- Assigned task
Everything from the line containing "427 U.S. 50" through the line containing "11, 2016)......................................... 4-5" should be repeated exactly, and nothing else from the data.
Dataset entries Start Marker
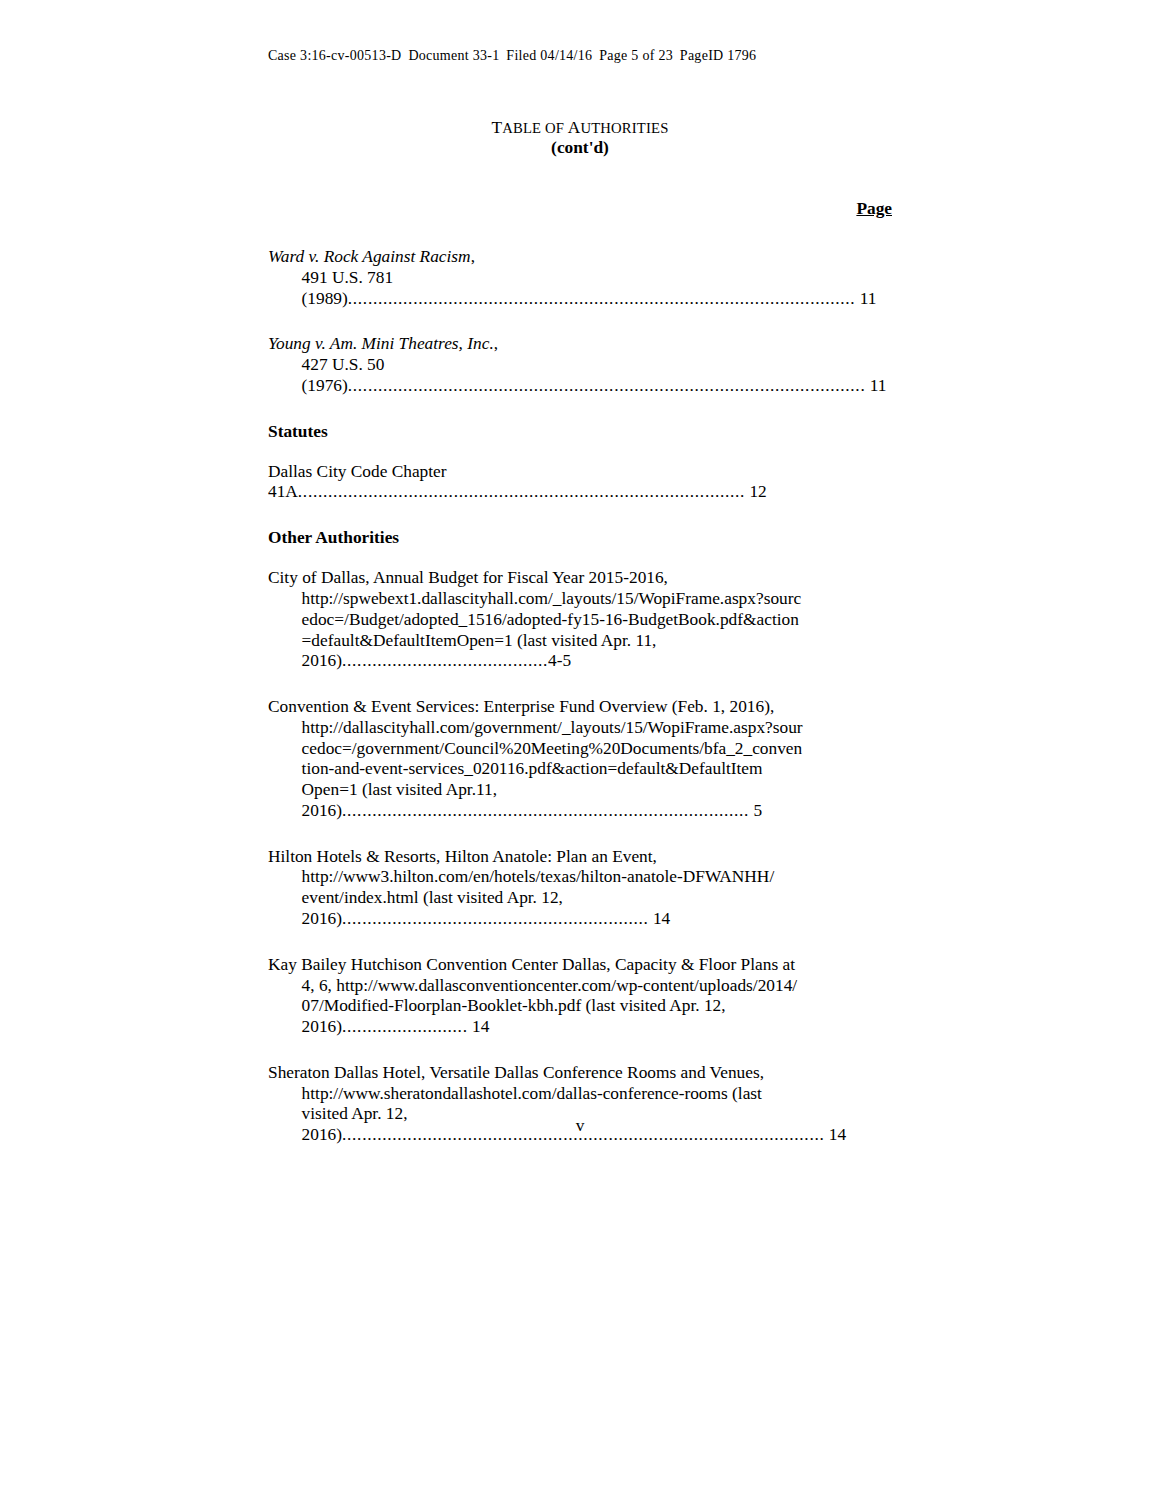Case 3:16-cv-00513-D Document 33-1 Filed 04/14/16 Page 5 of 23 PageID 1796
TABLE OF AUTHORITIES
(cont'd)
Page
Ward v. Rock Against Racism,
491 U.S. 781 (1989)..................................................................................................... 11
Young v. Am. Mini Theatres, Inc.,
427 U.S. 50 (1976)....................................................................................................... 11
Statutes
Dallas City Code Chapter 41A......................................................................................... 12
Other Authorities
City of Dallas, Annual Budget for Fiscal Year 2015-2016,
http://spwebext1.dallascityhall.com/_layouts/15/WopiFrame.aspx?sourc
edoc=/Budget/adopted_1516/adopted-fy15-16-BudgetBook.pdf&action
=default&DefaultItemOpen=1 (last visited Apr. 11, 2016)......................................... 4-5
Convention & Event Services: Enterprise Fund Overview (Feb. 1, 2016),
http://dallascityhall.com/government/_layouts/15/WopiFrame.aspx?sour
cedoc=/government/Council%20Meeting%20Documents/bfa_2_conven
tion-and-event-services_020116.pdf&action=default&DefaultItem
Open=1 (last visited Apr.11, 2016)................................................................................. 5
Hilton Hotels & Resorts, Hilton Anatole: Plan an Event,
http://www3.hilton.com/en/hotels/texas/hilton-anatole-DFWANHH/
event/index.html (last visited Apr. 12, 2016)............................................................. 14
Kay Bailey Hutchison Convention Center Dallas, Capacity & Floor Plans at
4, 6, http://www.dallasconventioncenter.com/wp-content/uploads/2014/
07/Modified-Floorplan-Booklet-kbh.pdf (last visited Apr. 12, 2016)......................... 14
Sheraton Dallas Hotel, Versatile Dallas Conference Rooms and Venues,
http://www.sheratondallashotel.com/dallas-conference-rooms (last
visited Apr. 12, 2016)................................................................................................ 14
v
Dataset entries End Marker
Dataset entries Start Marker
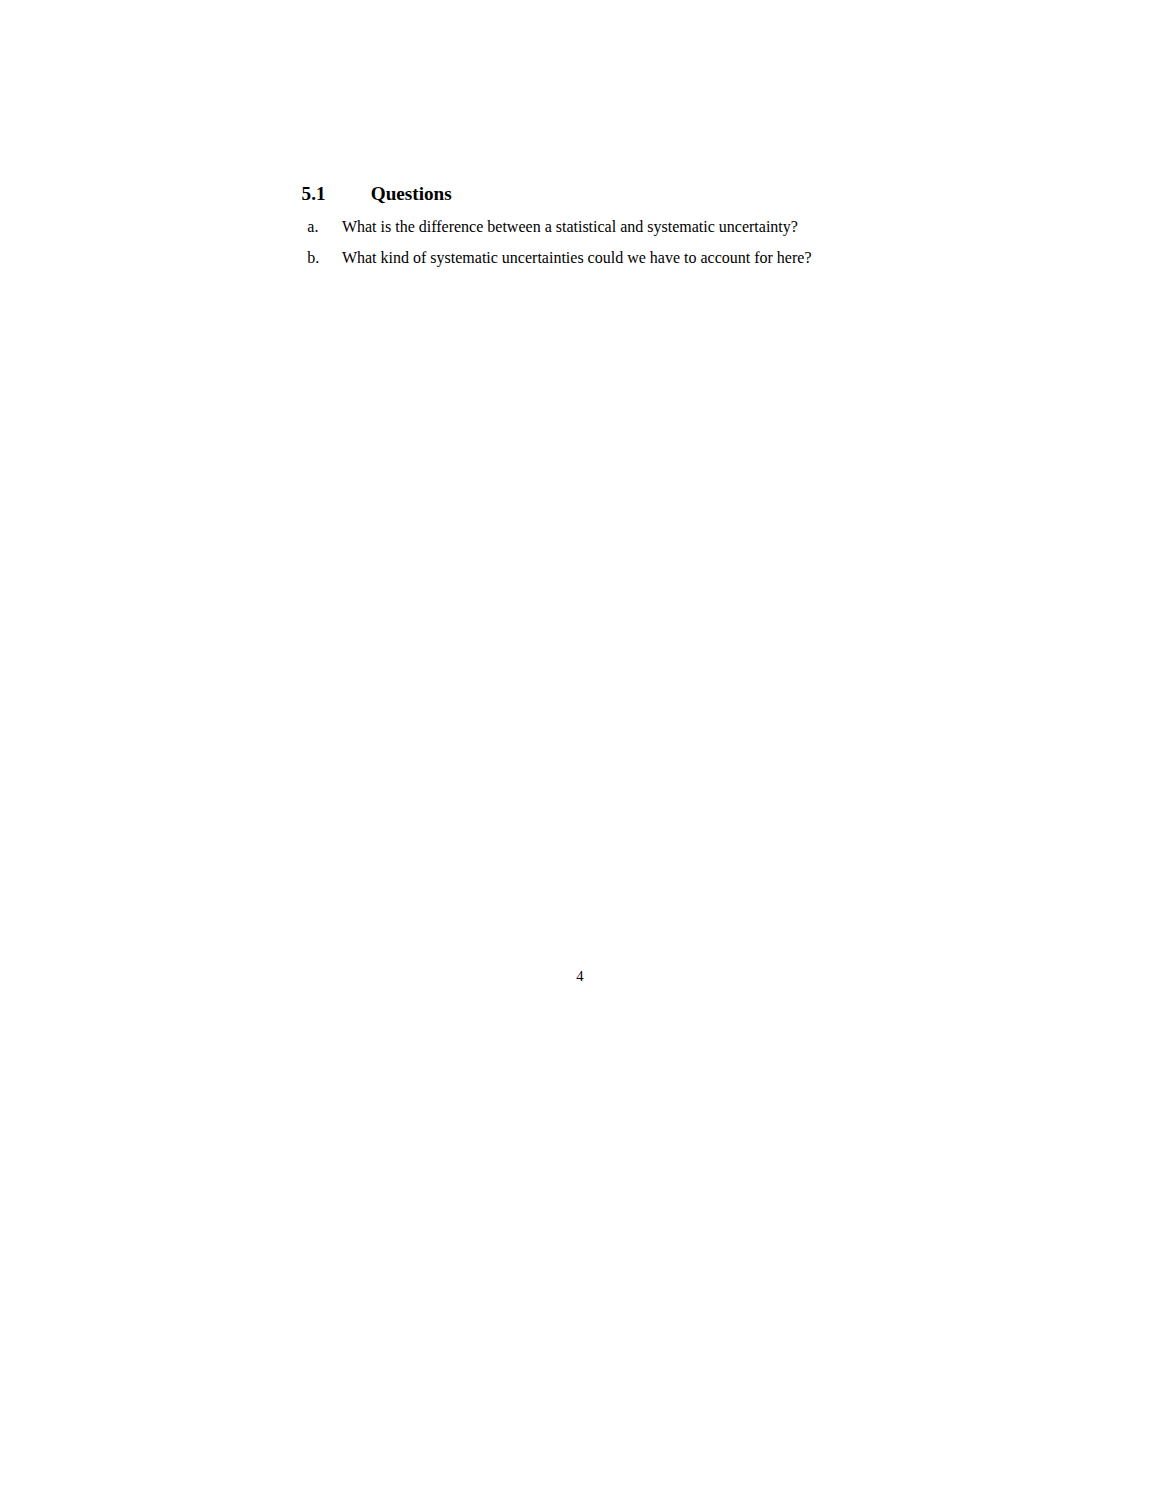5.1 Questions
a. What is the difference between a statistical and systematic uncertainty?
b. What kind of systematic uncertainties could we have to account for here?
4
Dataset entries End Marker
- Result of this exercise
427 U.S. 50 (1976)....................................................................................................... 11
Statutes
Dallas City Code Chapter 41A......................................................................................... 12
Other Authorities
City of Dallas, Annual Budget for Fiscal Year 2015-2016,
http://spwebext1.dallascityhall.com/_layouts/15/WopiFrame.aspx?sourc
edoc=/Budget/adopted_1516/adopted-fy15-16-BudgetBook.pdf&action
=default&DefaultItemOpen=1 (last visited Apr. 11, 2016)......................................... 4-5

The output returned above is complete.